> _PROMPT_
Return, word for word, only the lines of the data below that lie between the line with "vfov_deg: 31.5" and the line with "exposure_s: 1/60", those two lines included.

INPUT DATA Start Marker

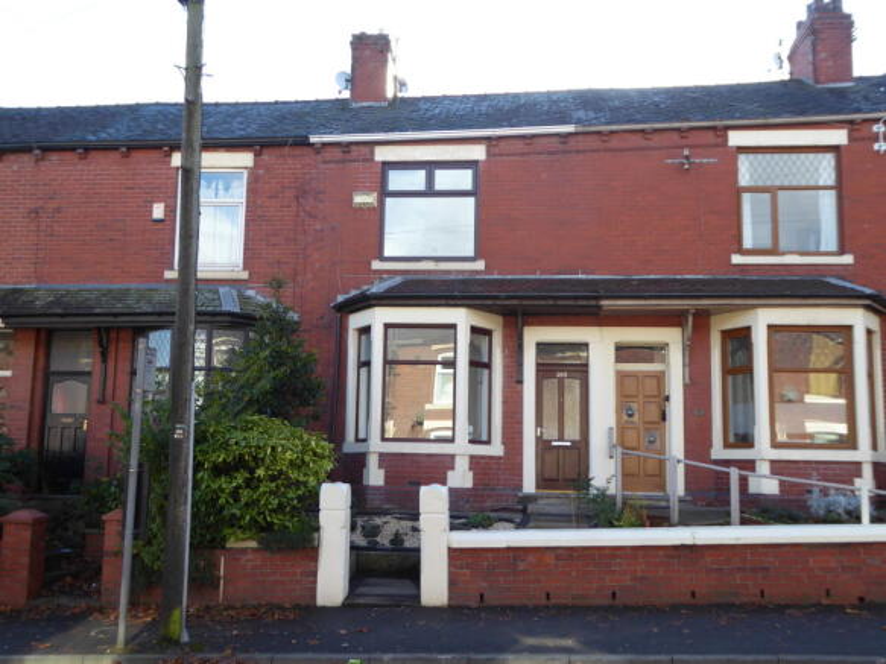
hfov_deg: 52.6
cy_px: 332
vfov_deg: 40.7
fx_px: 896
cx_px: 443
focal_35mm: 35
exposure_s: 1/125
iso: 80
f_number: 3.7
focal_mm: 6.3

INPUT DATA End Marker
INPUT DATA Start Marker

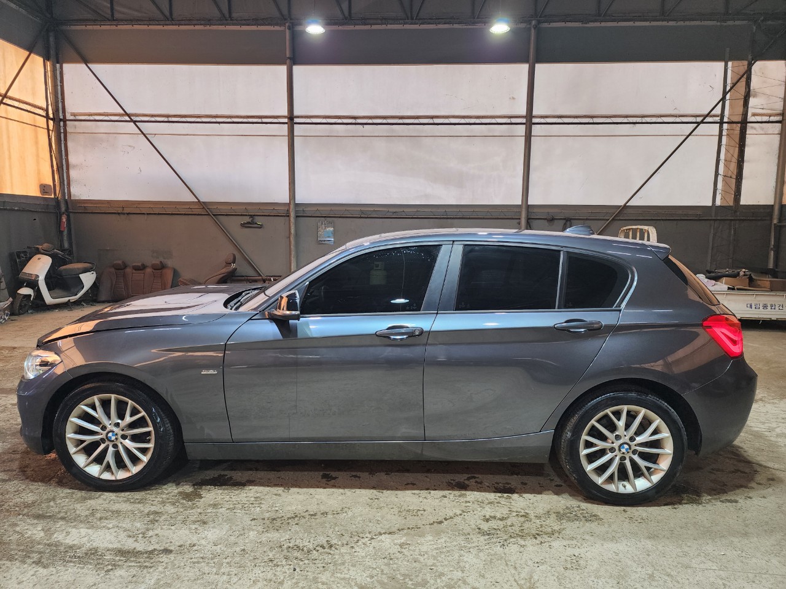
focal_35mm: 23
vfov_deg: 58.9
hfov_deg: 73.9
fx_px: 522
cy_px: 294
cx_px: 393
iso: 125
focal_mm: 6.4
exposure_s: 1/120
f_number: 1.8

INPUT DATA End Marker
INPUT DATA Start Marker

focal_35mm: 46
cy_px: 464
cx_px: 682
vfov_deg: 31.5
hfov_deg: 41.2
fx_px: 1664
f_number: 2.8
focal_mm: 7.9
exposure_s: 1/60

INPUT DATA End Marker

> _ANSWER FOR THIS EXERCISE_
vfov_deg: 31.5
hfov_deg: 41.2
fx_px: 1664
f_number: 2.8
focal_mm: 7.9
exposure_s: 1/60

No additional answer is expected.